§ **Work required**: Leave out the pictures and repeat exactly the lines from the one containing "fx_px: 2244" through the end of the records.

Lens and sensor parameters:
━━━━━━

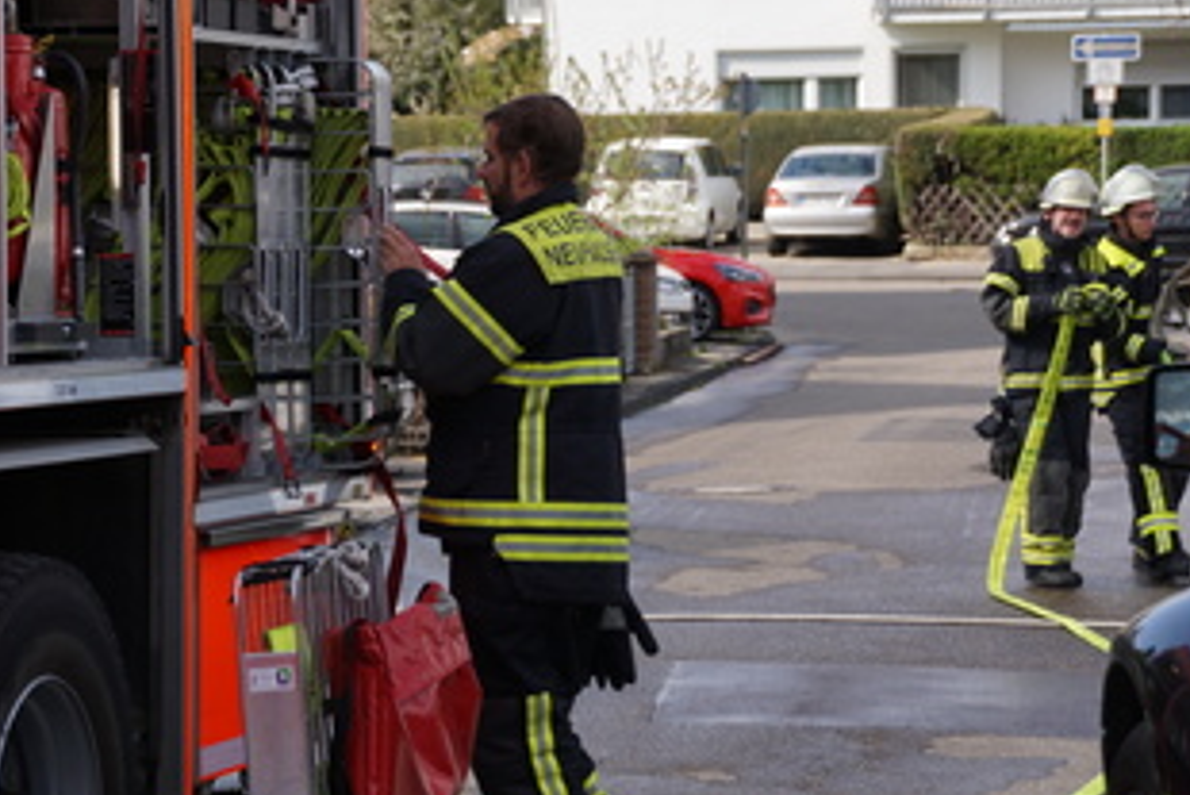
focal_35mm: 174
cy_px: 290
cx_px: 484
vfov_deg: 7.9
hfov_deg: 11.8
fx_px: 5754
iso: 100
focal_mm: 90
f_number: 6.3
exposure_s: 1/160
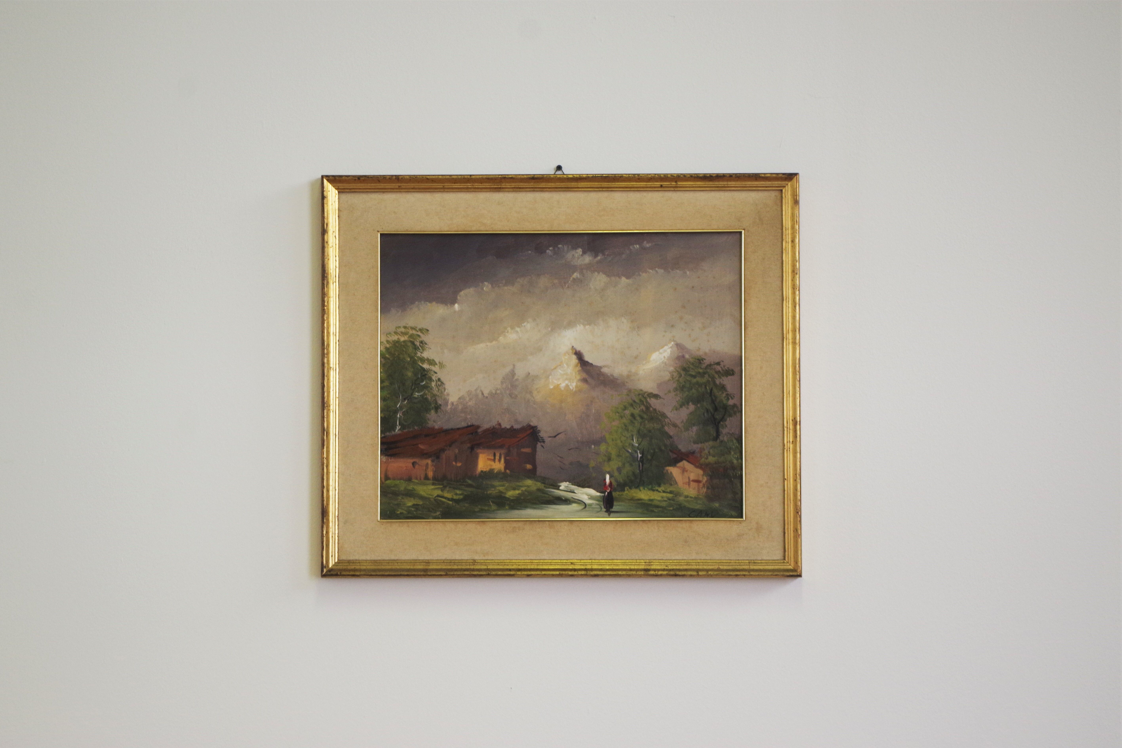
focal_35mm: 72
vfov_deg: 18.9
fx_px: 2244
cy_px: 374
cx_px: 561
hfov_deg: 28.1
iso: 400
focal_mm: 47.5
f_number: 5.6
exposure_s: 1/100
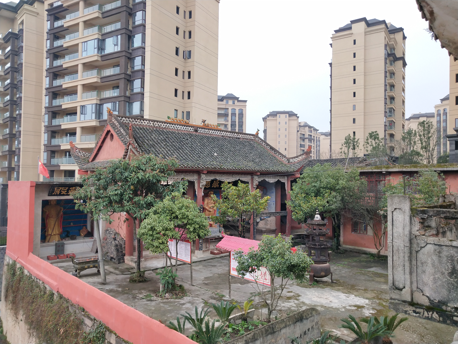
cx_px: 229
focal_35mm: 30
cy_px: 172
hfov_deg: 60.0
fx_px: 397
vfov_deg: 46.8
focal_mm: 3.95
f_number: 1.8
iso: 133
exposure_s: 1/480
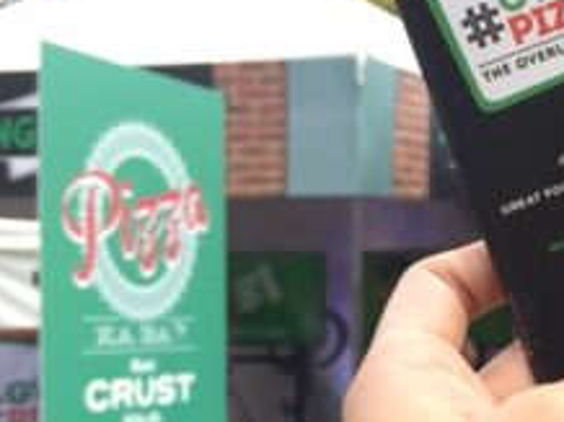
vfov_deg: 18.4
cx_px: 647
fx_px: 1302
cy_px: 233
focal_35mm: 80
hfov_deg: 22.8
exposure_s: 1/122
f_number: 2.2
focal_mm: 4.15
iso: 32
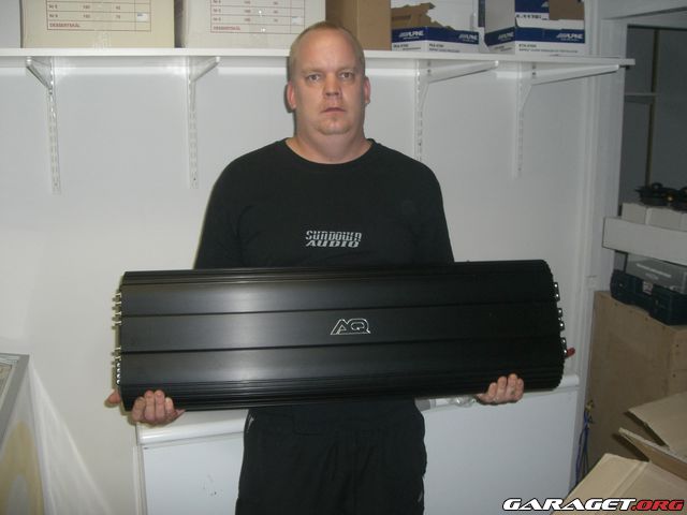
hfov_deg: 49.0
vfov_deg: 37.7
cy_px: 258
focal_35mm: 38
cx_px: 344
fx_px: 754
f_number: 2.7
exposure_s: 1/60
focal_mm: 6.2
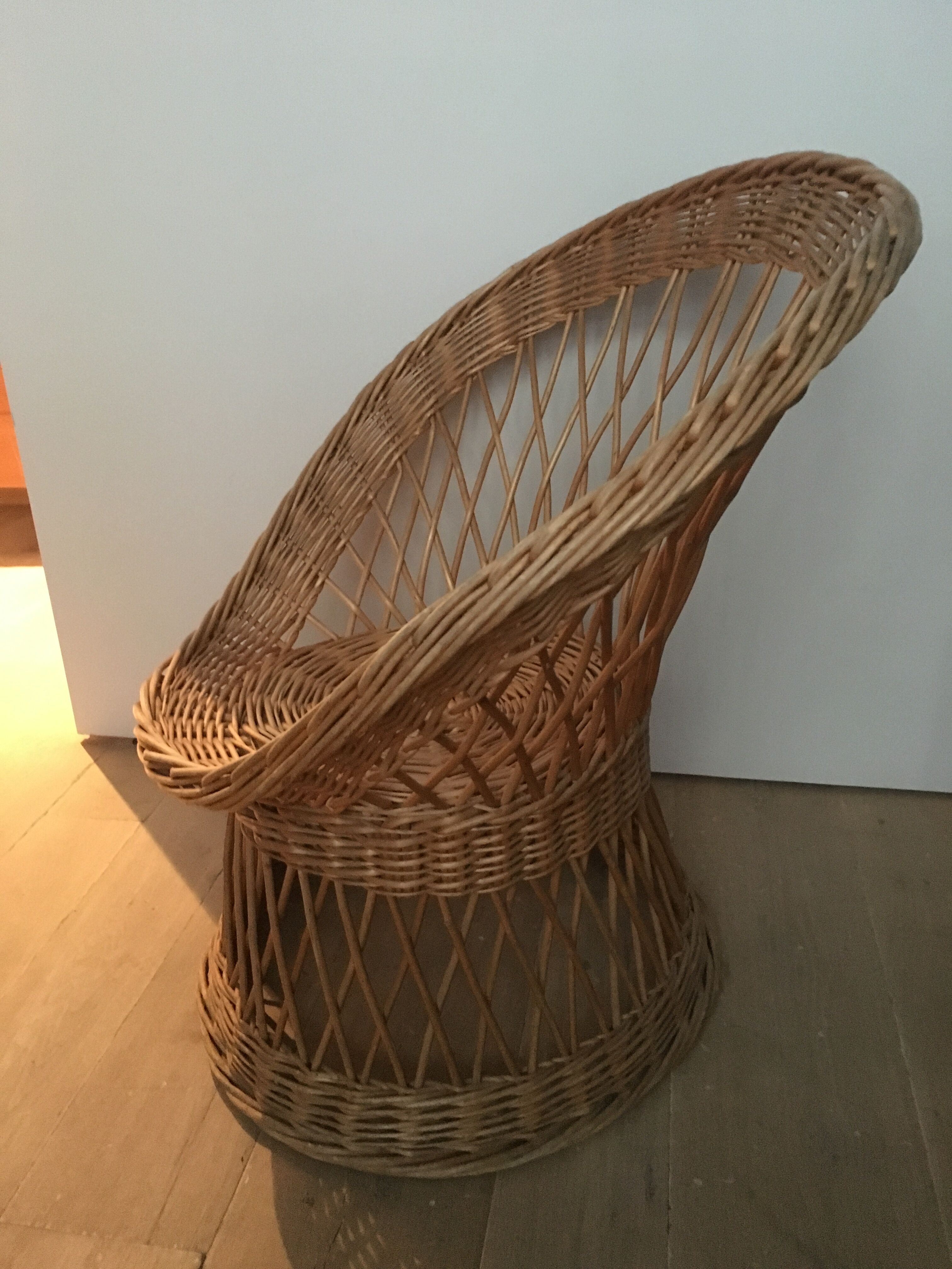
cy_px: 634
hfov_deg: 48.2
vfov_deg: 61.7
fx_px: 1063
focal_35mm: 29
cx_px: 476
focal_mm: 4.15
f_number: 2.2
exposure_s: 1/17
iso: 640
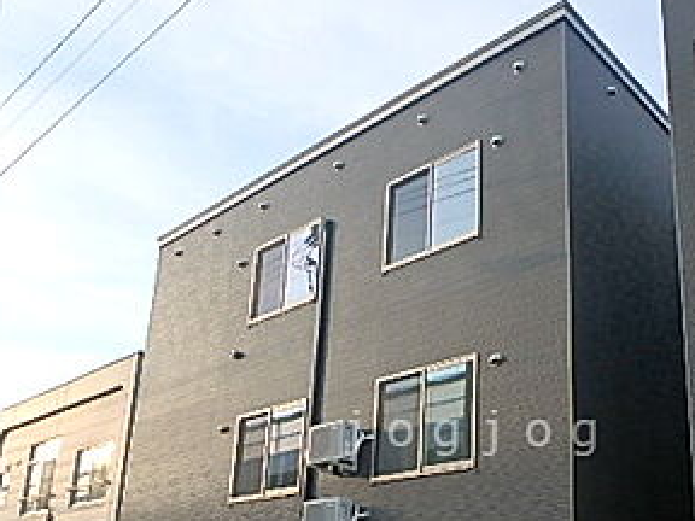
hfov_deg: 49.1
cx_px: 475
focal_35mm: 37
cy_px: 433
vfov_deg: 37.0
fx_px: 743
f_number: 3.5
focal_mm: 3.7
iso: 125
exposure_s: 1/400
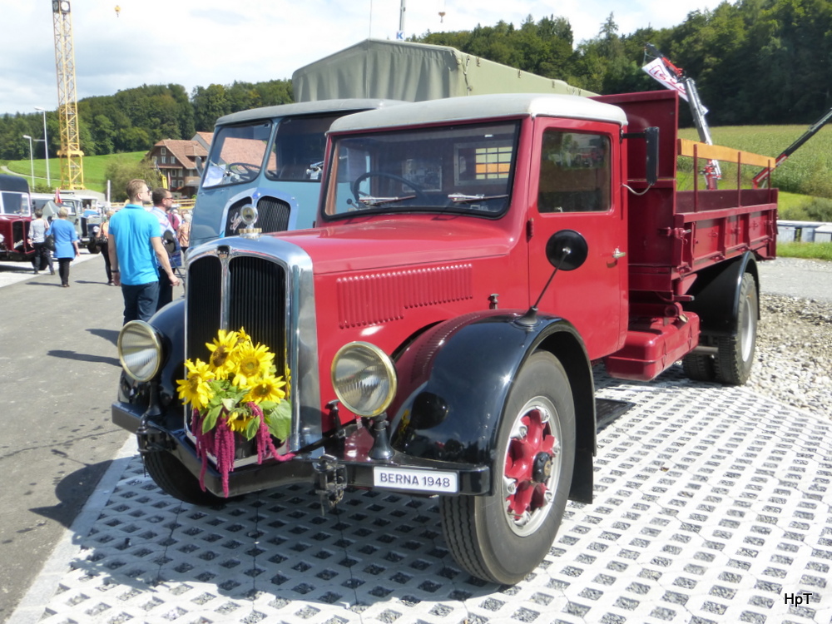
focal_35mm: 31
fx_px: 745
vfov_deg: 45.4
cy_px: 312
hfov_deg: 58.4
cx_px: 416
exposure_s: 1/500
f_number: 4
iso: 160
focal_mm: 5.4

━━━━━━

§ **Output**:
fx_px: 2244
cy_px: 374
cx_px: 561
hfov_deg: 28.1
iso: 400
focal_mm: 47.5
f_number: 5.6
exposure_s: 1/100
cx_px: 229
focal_35mm: 30
cy_px: 172
hfov_deg: 60.0
fx_px: 397
vfov_deg: 46.8
focal_mm: 3.95
f_number: 1.8
iso: 133
exposure_s: 1/480
vfov_deg: 18.4
cx_px: 647
fx_px: 1302
cy_px: 233
focal_35mm: 80
hfov_deg: 22.8
exposure_s: 1/122
f_number: 2.2
focal_mm: 4.15
iso: 32
hfov_deg: 49.0
vfov_deg: 37.7
cy_px: 258
focal_35mm: 38
cx_px: 344
fx_px: 754
f_number: 2.7
exposure_s: 1/60
focal_mm: 6.2
cy_px: 634
hfov_deg: 48.2
vfov_deg: 61.7
fx_px: 1063
focal_35mm: 29
cx_px: 476
focal_mm: 4.15
f_number: 2.2
exposure_s: 1/17
iso: 640
hfov_deg: 49.1
cx_px: 475
focal_35mm: 37
cy_px: 433
vfov_deg: 37.0
fx_px: 743
f_number: 3.5
focal_mm: 3.7
iso: 125
exposure_s: 1/400
focal_35mm: 31
fx_px: 745
vfov_deg: 45.4
cy_px: 312
hfov_deg: 58.4
cx_px: 416
exposure_s: 1/500
f_number: 4
iso: 160
focal_mm: 5.4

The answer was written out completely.